◆ Document ◆
--- begin ---

Here are so images of my current setup right now. one thing to keep in mind is the L3 cache bug is present with bios 2.40. i have not tested the latest bios for it just yet. everything else works great tho and as it should.








UPDATES:

1st update:
AGESA ComboAM4v2 1.2.0.0 does not work in my testing. do not update your bios to this one if you are on a320/b350/x370. ill report back later after the next release or if i find
the problem with the current AGESA.


----------



## Aht0s (Mar 29, 2021)

Pretty cool write up! I didn't even realize it was a possibility!


----------



## Final_Fighter (Mar 30, 2021)

Aht0s said:


> Pretty cool write up! I didn't even realize it was a possibility!


i was pretty sure it would work sense i had previous knowledge about crossflashing. im working on overclocking right now. im only using my rams xmp right now.


----------



## shieldc (Mar 30, 2021)

I have an asrock ab350m pro4 motherboard (bios 5.50) and was reading your old thread about crossflashing with afuwin. I was wondering is there any difference between the b450m pro4 and b450m pro4-f bios in terms of compatibility?

I am considering upgrading to Ryzen 5000 in the future and want to continue using my motherboard if possible.


----------



## Final_Fighter (Mar 30, 2021)

shieldc said:


> I have an asrock ab350m pro4 motherboard (bios 5.50) and was reading your old thread about crossflashing with afuwin. I was wondering is there any difference between the b450m pro4 and b450m pro4-f bios in terms of compatibility?
> 
> I am considering upgrading to Ryzen 5000 in the future and want to continue using my motherboard if possible.


yes there is. the b450m pro4 uses a different fan controller than the a320m pro4 and ab350m pro4. your fans will run at 100% the entire time. just use the b450m pro4-f bios.

--- end ---

◆ Dataset excerpt ◆

--- begin ---

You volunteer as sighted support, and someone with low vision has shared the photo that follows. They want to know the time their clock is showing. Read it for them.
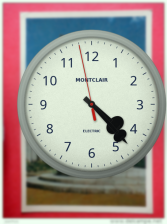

--- end ---

◆ What needs to be done ◆
How would you sum up the forum thread in two sentences? The data stand apart from the forum thread and are a separate set of material.

◆ Worked answer ◆
Final_Fighter shares images of a current setup, noting that the L3 cache bug is present with BIOS 2.40 and that AGESA ComboAM4v2 1.2.0.0 did not work in testing, so a320/b350/x370 owners should not update to it. When shieldc asks about using the b450m pro4 or b450m pro4-f BIOS on an ab350m pro4, Final_Fighter replies that the b450m pro4 uses a different fan controller that would leave the fans at 100%, so the b450m pro4-f BIOS should be used instead.